### Dataset section
○ ○ ○ ○ ○ ○ ○

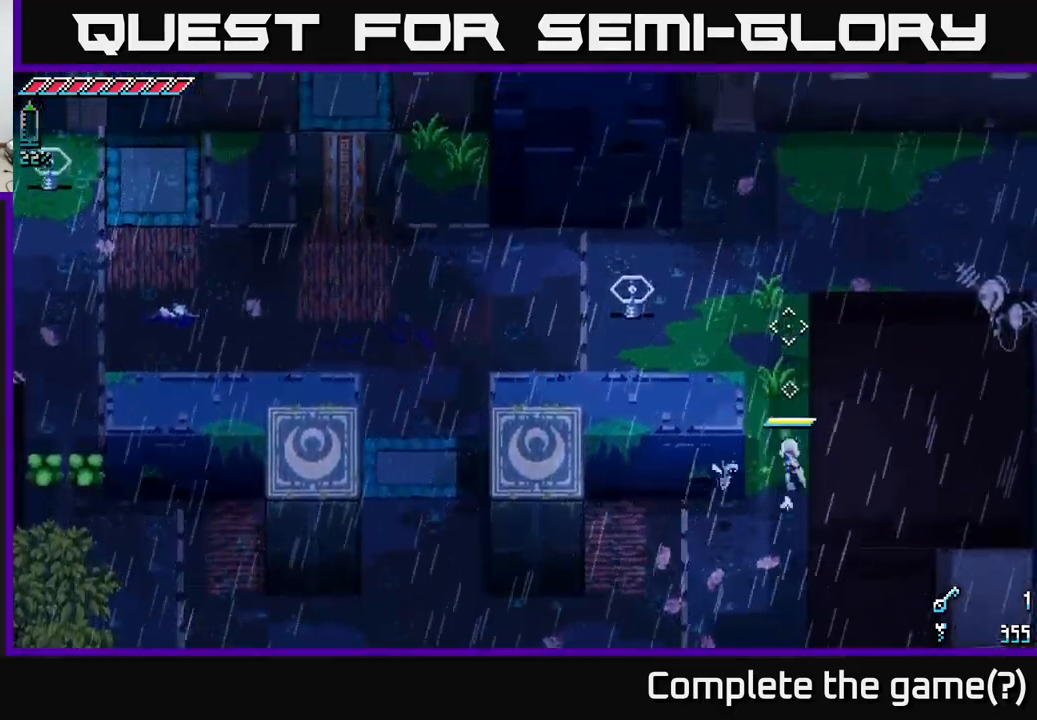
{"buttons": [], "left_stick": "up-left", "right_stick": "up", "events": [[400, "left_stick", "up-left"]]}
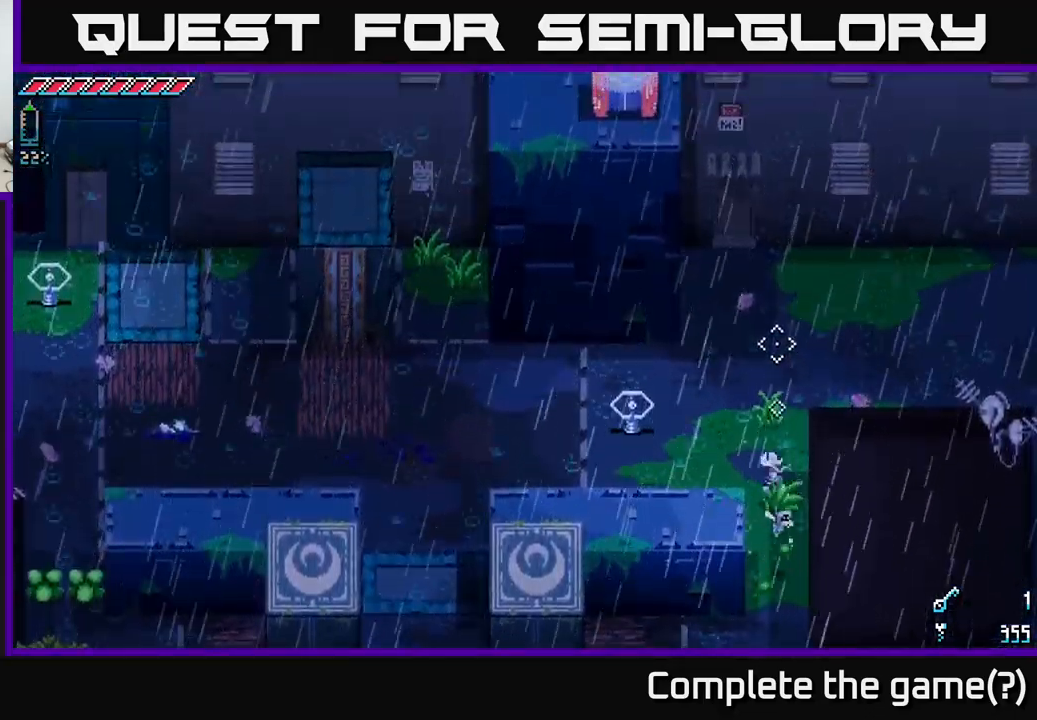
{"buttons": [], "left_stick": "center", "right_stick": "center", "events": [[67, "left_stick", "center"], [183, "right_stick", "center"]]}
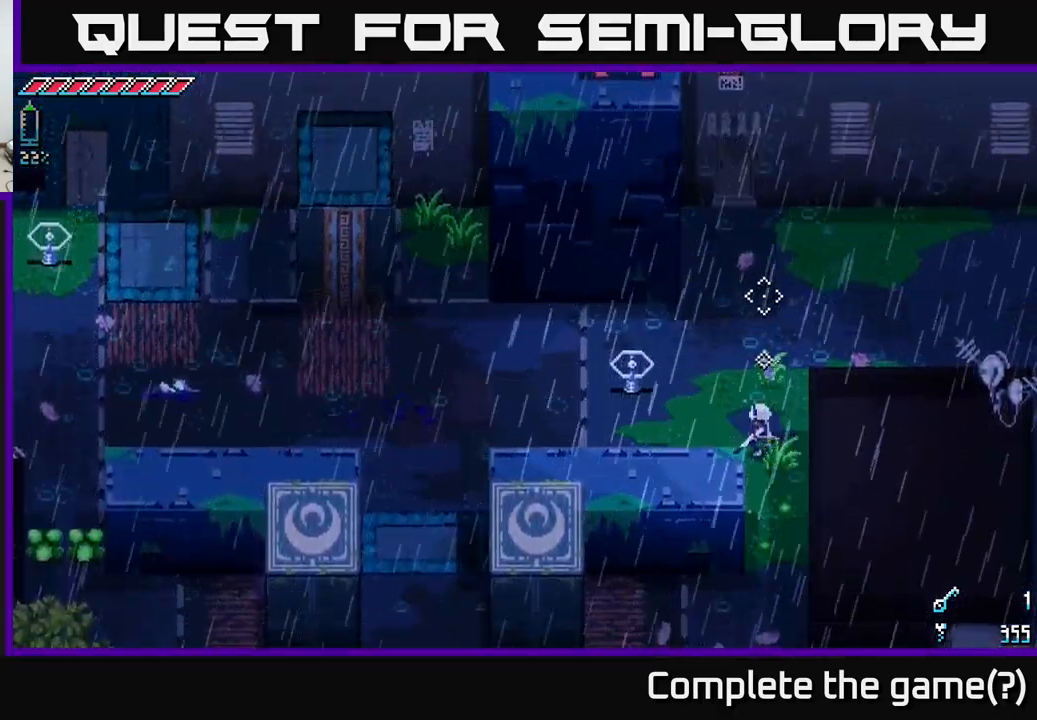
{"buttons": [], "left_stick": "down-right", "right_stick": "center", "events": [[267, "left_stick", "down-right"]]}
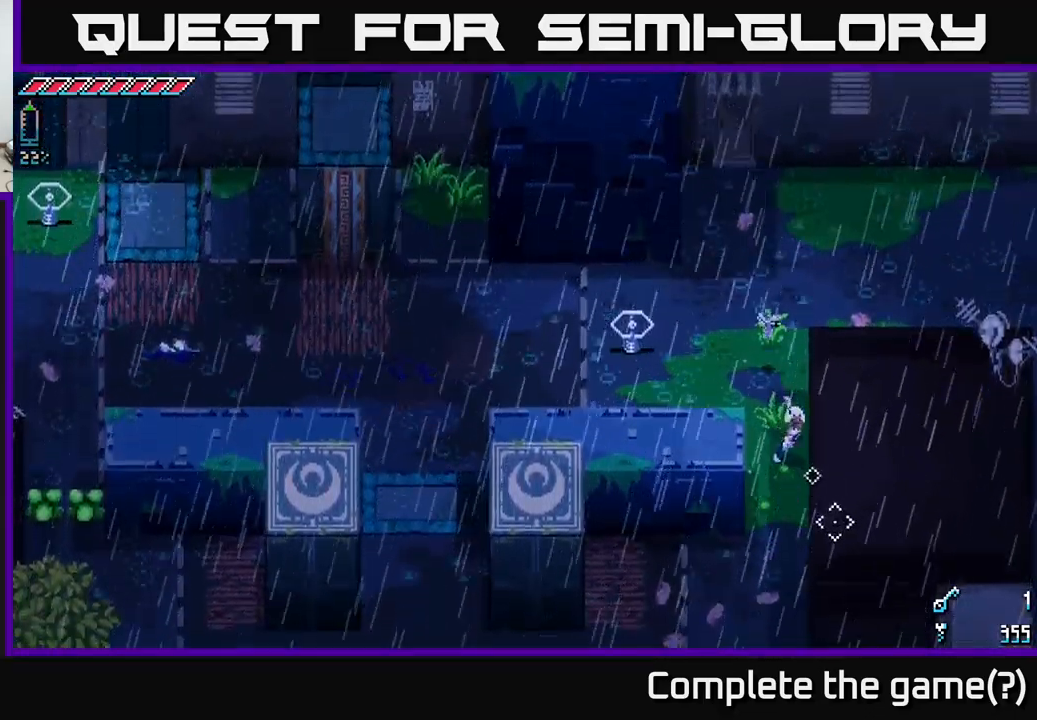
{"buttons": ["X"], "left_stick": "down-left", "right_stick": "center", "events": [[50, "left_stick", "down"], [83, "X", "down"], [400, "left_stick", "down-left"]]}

○ ○ ○ ○ ○ ○ ○

### Task description
The whole listing must come back verbatim, with no pictures included.

### Result below
{"buttons": [], "left_stick": "up-left", "right_stick": "up", "events": [[400, "left_stick", "up-left"]]}
{"buttons": [], "left_stick": "center", "right_stick": "center", "events": [[67, "left_stick", "center"], [183, "right_stick", "center"]]}
{"buttons": [], "left_stick": "down-right", "right_stick": "center", "events": [[267, "left_stick", "down-right"]]}
{"buttons": ["X"], "left_stick": "down-left", "right_stick": "center", "events": [[50, "left_stick", "down"], [83, "X", "down"], [400, "left_stick", "down-left"]]}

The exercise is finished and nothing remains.